Nick Bowers looked at sales of cover crop seed from his Oregon farm this year and declared “we’re up from last year but the growth has leveled off a bit, compared to previous years.”
“The good news of cover crops has encouraged newcomers to try planting them,” he said. “But with adverse weather in the Midwest, corn and beans came off the field 2 – 3 weeks late this year. That means getting a cover crop on before cold weather was more of a risk, and I think that’s what held newcomers off somewhat,” he theorized.
Bowers has witnessed the phenomenal growth in sales of annual ryegrass and other cover crops as an Oregon grower. Before he and his partner began direct sales to the Midwest, he was involved in years of on-farm research as a member of the Oregon Ryegrass Seed Growers Commission. It was the Commission’s early and consistent cover crop education and promotion that helped to launch the current boom in cover crop use, he said. During those years, he and other Oregon grass seed growers donated tons of seed and thousands of hours of their time, working with cooperating farmers in Illinois and Indiana, to find out how cover crops could positively impact corn and bean production there.
“Those more accustomed to planting cover crops weren’t phased by the late harvest this year,” he continued. “They applied the seed – most often by plane – into standing corn and beans, then hoped that rain would take care of the rest.”

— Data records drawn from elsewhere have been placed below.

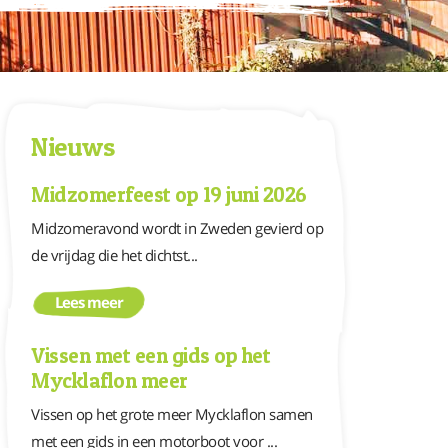
Nieuws
Midzomerfeest op 19 juni 2026
Midzomeravond wordt in Zweden gevierd op
de vrijdag die het dichtst...
Lees meer
Vissen met een gids op het
Mycklaflon meer
Vissen op het grote meer Mycklaflon samen
met een gids in een motorboot voor ...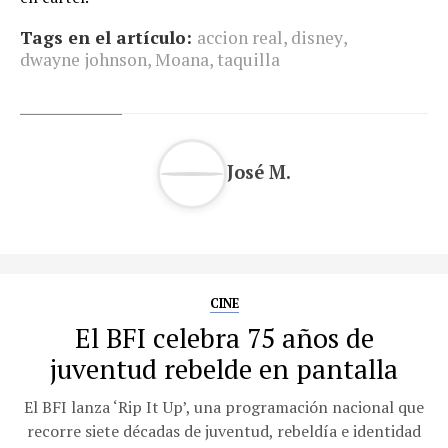
Tags en el artículo:
accion real
,
disney
,
dwayne johnson
,
Moana
,
taquilla
José M.
CINE
El BFI celebra 75 años de
juventud rebelde en pantalla
El BFI lanza ‘Rip It Up’, una programación nacional que
recorre siete décadas de juventud, rebeldía e identidad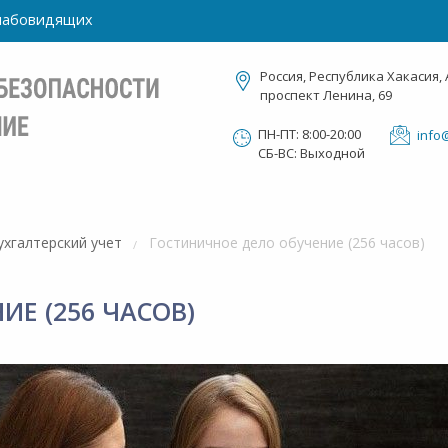
слабовидящих
Россия, Республика Хакасия, 
проспект Ленина, 69
ПН-ПТ: 8:00-20:00
info
СБ-ВС: Выходной
ухгалтерский учет
Гостиничное дело обучение (256 часов)
Е (256 ЧАСОВ)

Based on contact with his Midwest customers, Bowers said that it appears that annual ryegrass and other cover crops are doing well, even with the weather not being ideal.
He said that while Indiana and Illinois have been leaders in cover crop adoption, other Midwest states are coming along quickly. In January, his partner will be at the Iowa Cover Crop Clinic, in Des Moines, Jan. 27 – 30, in conjunction with the annual Power Show, scheduled for the 28th – 31st.